Coda File System

Re: CODA kernel module limitations...

From: Jan Harkes <>
Date: Tue, 17 Oct 2000 09:55:58 -0400
On Tue, Oct 17, 2000 at 02:07:33AM +0200, Roland Mainz wrote:
> Think about a ftp site (using CODA kernel-module and podfuk+ftpfs) which
> has large INDEX files (~60MB). File manager likes to determinate the
> datatype - reads the first two bytes - but triggers the download of
> 60MB. 
> Quite efficient, isn't it ? ;-(((
> (Possible) solution:
> Allow random-access (read/write etc.) to remote files.
> What about an interface to the SYSV-VFS layer, e.g. moving more stuff
> from kernel to userspace layer ?

This would actually introduce far too much overhead in context switches
between the application and the cache-manager. Besides, as far as Coda
is concerned, it makes it impossible to guarantee consistency. However,
there is another solution which we've been thinking of.
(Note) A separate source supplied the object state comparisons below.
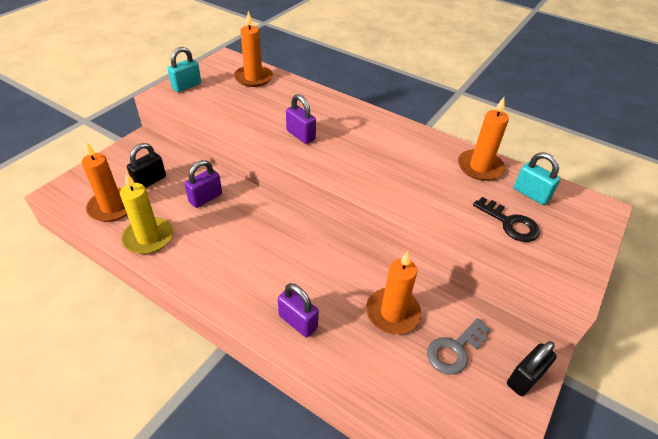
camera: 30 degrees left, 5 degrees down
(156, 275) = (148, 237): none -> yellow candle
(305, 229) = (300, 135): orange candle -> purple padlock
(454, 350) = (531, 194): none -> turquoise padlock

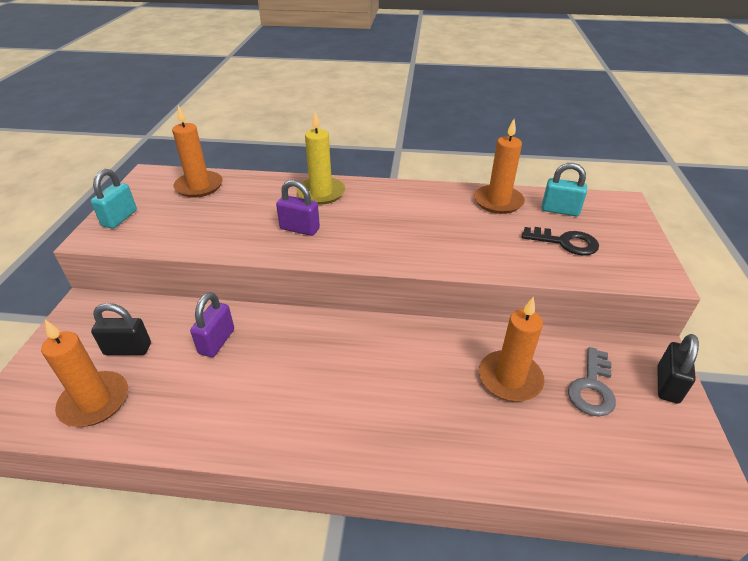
camera: 25 degrees left, 5 degrees down
(148, 237) = (173, 418): yellow candle -> yellow candle (321, 193)
(150, 181) = (128, 349): black padlock -> black padlock turned 75 degrees clockwise
(298, 322) = (424, 434): purple padlock -> none

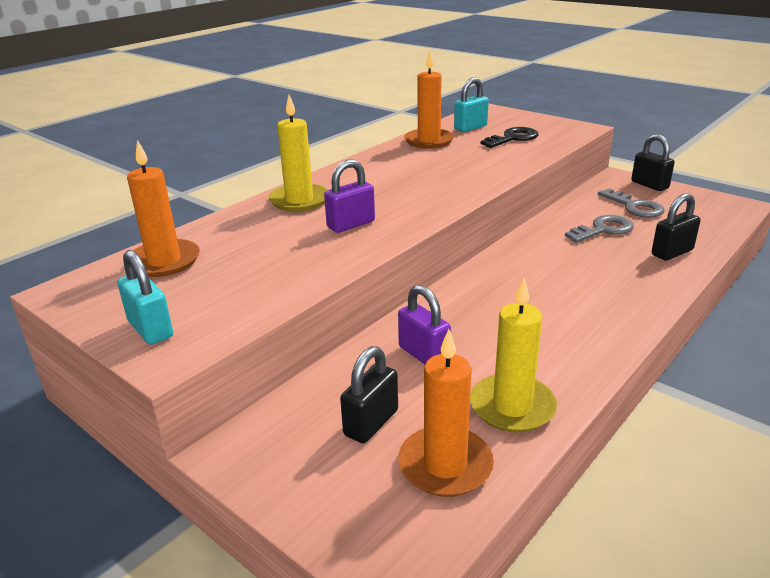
camera: 55 degrees left, 10 degrees down
(172, 413) = (512, 407): none -> yellow candle
(509, 449) = (672, 252): none -> black padlock
(510, 378) = (603, 230): orange candle -> grey key

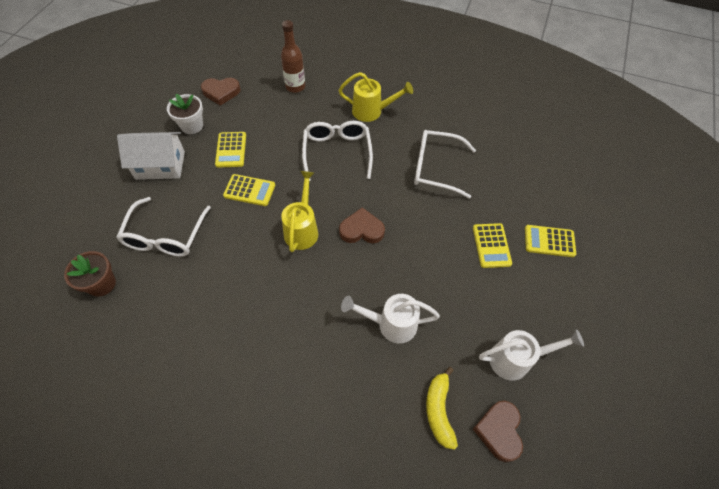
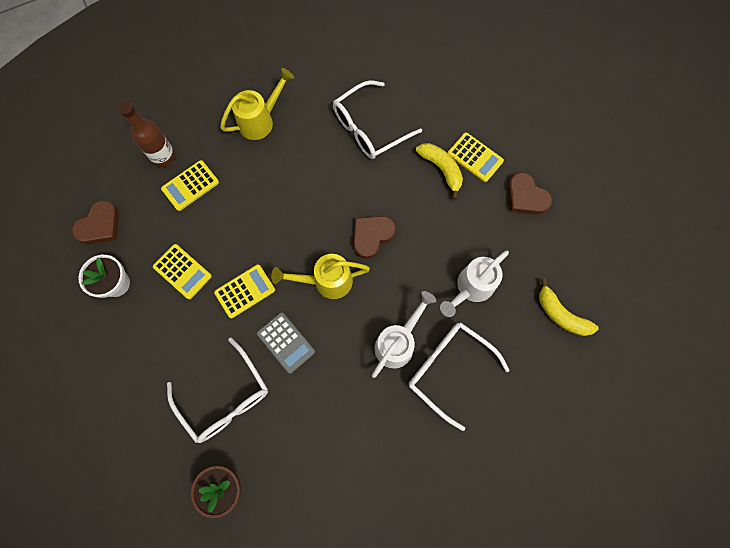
camera: 45 degrees left, 15 degrees up
(160, 165) = (137, 346): white house -> none
(235, 240) = (286, 342): none -> grey calculator
(302, 229) = (327, 281): yellow watering can -> yellow watering can turned 60 degrees counterclockwise
(337, 152) = (276, 187): white glasses -> white glasses (449, 369)
(458, 232) = (441, 169): none -> yellow banana
(499, 431) = (607, 289): brown heart -> brown heart (525, 197)
(515, 359) = (571, 230): white watering can -> white watering can (397, 343)
(549, 241) = (509, 115): yellow calculator -> yellow calculator (190, 186)

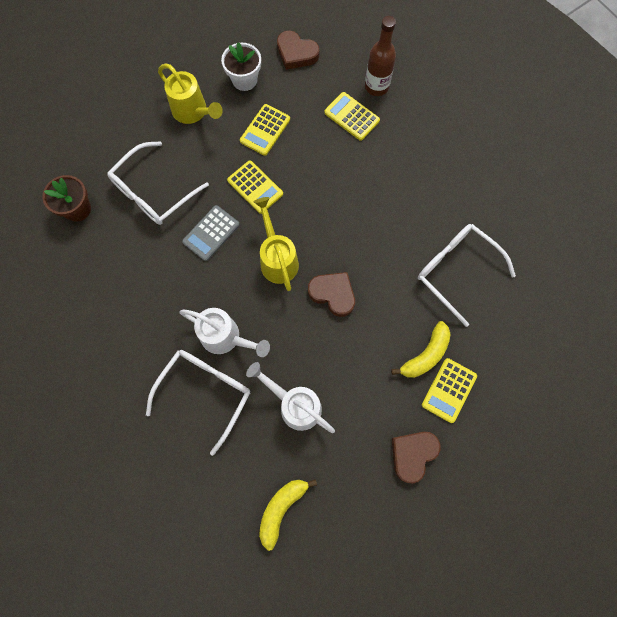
camera: 80 degrees right, 0 degrees up
(260, 121) = (437, 163): yellow watering can -> yellow watering can (193, 112)

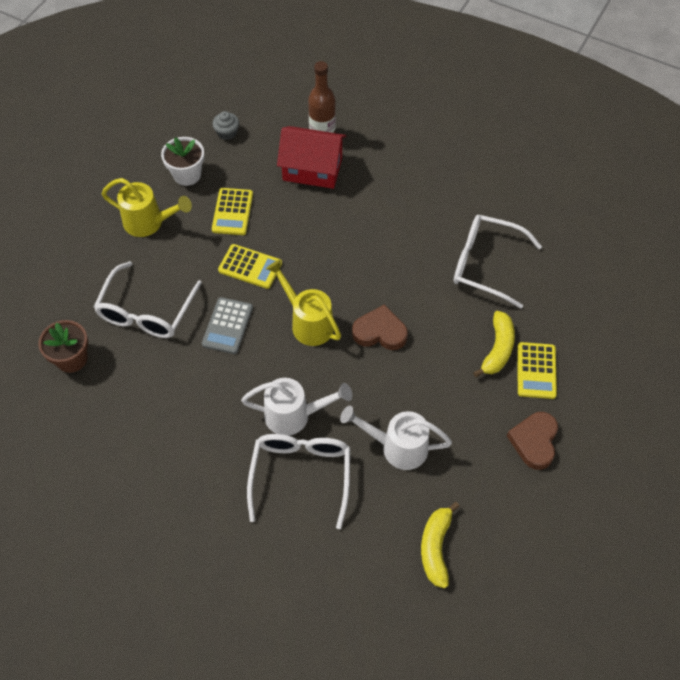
camera: 25 degrees left, 15 degrees down
(296, 53) = (227, 133): brown heart -> grey cupcake
(351, 116) = (312, 169): yellow calculator -> red house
When a large file is opened, CODA_OPEN could return early, f.i. when
the first 8-64KB have been fetched. The kernel would get a `lease' on
accessing these first pages (both read and write), while the cache
manager pulls in the rest of the file.

When the application accessing the file seeks or reads past it's `lease'
it is blocked until the data is available, and the cachemanager has
returned a new lease. However when the application is done and closes
the file before everything has been fetched, the ongoing fetch can be

In this model, we can keep streaming data into the container files as
efficiently as possible, while at the same time allowing some early
access to the containerfile. One of the big problems is that most
applications don't handle read/write errors very well, so an interrupted
transfer (disconnection) would lead to silently truncated files. Mostly
due to user `error', when someone opens a file in an editor, makes some
changes but doesn't notice the end of the file was lost and saves it back.